Text block |

Executive Summary. If you went to college for an engineering degree and you work in a field with professional engineers, get your professional engineering license. Here’s why.
What is a “P.E.”? P.E. are two letters you see on business cards after someone’s name; they stand for professional engineer. Also known as a “licensed engineer”, most disciplines of engineering offer certification, or registration, as a professional engineer in all 50 states. Disciplines that offer licensing include, but are not limited to, civil, mechanical, chemical, structural, geotechnical, and electrical.
I don’t need it, I’m in construction. Well, this is true. It is likely not often, if at all, necessary to have your professional engineer license when in construction. Most of the time you’re subcontracting out professional engineering services. So, yes, you’re right – you don’t need a P.E. license.
But, maybe you should get it. Have you been in a meeting when you felt a bit “lectured” by the engineer of record? Have you wanted to say “uh, yeah, but have you ever built a structure like this buddy? It’s not buildable like this and I can satisfy your design intent by doing such-n-such.” That argument can come over with a bit more “umph” when you have those two letters at the end of your name on your business card.
One day you’ll “not be getting any younger”. If you’re in construction now, you’re runnin’ and gunnin’ and maybe not needing the fancy letters after your name. But, maybe one day you’ll want a slight career change. That may be inspection, construction management, expert witness, litigation support, claim preparation, or who knows what.
Some of these roles require a P.E. license. Some of these roles would “love it if you had” a P.E. license. Trust me, your older self may want a career change, and will wish that twenty-five years ago you had gotten that P.E. license to allow some more doors to open now, twenty-five years in today’s future.

Data to examine |
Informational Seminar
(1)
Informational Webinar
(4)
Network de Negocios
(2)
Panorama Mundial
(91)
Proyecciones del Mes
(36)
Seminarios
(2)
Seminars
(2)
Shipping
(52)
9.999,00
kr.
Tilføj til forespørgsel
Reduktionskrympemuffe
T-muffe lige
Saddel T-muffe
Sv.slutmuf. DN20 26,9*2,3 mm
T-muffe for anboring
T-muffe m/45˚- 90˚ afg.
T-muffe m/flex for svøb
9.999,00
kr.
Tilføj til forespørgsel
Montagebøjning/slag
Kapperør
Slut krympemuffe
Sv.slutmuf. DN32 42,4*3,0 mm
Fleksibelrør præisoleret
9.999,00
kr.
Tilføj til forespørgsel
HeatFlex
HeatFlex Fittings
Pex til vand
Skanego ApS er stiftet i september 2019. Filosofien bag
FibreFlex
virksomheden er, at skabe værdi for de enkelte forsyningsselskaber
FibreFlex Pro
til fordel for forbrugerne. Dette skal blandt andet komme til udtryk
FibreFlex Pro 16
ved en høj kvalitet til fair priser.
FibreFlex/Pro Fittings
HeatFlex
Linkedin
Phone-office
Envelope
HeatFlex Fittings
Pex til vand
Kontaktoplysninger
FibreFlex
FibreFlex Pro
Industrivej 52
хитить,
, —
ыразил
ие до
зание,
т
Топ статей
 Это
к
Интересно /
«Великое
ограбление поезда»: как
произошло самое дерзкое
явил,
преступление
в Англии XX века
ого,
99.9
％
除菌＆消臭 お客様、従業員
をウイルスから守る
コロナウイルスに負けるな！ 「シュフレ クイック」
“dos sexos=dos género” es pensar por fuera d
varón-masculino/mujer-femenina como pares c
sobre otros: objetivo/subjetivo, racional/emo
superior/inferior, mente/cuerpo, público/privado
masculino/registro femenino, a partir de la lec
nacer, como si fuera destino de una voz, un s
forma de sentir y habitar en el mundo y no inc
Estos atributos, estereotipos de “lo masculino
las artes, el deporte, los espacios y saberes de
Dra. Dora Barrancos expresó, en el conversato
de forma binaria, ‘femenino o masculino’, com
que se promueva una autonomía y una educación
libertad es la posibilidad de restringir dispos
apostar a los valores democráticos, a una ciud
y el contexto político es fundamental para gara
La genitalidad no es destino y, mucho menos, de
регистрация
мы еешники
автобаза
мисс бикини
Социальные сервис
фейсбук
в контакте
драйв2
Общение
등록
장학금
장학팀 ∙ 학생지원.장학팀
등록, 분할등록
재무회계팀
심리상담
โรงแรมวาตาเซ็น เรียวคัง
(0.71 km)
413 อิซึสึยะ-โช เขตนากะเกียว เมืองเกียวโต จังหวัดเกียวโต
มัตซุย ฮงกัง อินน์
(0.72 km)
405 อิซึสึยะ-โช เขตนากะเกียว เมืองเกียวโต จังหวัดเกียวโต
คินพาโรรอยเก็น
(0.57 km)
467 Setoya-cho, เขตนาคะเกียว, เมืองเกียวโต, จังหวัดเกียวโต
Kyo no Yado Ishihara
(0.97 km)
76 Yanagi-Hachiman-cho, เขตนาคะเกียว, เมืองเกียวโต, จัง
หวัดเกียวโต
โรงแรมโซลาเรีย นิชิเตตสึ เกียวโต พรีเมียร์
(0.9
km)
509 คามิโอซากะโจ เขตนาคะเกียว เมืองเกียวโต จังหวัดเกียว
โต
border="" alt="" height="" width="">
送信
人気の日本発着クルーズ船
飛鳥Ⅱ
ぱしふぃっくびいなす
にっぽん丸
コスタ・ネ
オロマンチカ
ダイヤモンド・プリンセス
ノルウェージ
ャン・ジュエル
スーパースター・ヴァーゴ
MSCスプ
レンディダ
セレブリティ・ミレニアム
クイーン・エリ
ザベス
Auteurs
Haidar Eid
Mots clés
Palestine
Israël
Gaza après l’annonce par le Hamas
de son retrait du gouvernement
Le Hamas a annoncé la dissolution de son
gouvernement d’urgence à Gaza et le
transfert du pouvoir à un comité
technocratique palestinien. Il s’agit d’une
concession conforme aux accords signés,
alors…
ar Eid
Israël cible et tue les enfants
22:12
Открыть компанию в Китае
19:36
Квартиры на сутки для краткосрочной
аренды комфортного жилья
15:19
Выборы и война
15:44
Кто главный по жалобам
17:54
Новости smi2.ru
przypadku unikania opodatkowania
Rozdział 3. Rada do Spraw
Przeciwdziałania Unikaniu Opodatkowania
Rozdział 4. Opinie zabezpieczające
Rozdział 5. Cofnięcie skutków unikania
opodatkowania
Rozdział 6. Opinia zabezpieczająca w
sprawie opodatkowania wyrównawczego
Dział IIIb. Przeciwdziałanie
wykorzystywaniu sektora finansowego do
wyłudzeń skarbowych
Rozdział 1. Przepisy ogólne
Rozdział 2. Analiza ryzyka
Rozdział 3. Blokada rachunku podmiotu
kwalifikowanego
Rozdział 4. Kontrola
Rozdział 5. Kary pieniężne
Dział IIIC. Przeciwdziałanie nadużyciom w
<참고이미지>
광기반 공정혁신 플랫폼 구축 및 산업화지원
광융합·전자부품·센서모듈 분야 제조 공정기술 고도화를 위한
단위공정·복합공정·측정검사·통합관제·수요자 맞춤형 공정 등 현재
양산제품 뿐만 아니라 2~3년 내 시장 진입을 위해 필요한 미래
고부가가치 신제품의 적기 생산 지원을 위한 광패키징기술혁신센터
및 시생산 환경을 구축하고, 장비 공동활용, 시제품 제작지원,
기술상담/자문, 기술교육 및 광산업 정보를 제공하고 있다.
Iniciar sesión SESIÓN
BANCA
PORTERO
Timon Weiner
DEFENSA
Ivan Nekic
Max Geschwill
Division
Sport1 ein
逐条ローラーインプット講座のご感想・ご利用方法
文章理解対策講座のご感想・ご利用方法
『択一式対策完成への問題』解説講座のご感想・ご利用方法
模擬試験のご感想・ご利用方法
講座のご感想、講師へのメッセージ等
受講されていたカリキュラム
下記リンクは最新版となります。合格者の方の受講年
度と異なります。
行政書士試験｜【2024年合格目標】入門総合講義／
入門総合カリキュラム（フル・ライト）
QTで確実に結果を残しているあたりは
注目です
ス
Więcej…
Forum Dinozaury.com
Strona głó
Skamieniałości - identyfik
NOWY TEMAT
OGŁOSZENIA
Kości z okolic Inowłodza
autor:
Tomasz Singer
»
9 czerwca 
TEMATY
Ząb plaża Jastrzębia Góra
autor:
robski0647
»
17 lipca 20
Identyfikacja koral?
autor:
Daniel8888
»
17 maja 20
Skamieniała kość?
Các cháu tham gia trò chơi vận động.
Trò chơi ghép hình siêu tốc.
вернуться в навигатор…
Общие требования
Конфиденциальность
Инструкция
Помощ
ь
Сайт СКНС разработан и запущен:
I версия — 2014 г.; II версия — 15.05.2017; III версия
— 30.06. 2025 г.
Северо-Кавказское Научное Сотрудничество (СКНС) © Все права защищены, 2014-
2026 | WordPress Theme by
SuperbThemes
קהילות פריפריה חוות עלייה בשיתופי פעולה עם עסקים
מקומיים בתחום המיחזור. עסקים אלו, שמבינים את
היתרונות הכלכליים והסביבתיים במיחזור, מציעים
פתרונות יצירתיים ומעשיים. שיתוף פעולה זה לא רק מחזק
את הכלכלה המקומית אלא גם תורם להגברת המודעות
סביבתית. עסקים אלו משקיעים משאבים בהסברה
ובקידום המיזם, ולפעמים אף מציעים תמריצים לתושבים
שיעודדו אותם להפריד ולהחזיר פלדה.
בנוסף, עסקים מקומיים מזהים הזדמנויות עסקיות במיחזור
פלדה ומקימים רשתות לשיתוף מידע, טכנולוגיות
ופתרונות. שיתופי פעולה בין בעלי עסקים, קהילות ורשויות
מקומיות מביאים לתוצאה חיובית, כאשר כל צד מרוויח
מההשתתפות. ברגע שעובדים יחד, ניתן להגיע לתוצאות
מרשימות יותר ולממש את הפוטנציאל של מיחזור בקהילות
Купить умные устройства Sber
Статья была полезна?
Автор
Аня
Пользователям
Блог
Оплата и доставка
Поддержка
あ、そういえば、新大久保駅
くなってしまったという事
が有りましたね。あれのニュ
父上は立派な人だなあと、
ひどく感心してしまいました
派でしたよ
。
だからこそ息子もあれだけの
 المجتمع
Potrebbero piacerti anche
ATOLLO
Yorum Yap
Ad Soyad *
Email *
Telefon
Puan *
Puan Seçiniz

What to work on |
In the text on professional engineering licenses, reproduce the passage starting with "Executive Summary. If" and going on through "geotechnical, and electrical.", replacing "certification" with "accreditation". Use only the text on professional engineering licenses to complete this work.

Reply |
Executive Summary. If you went to college for an engineering degree and you work in a field with professional engineers, get your professional engineering license. Here’s why.
What is a “P.E.”? P.E. are two letters you see on business cards after someone’s name; they stand for professional engineer. Also known as a “licensed engineer”, most disciplines of engineering offer accreditation, or registration, as a professional engineer in all 50 states. Disciplines that offer licensing include, but are not limited to, civil, mechanical, chemical, structural, geotechnical, and electrical.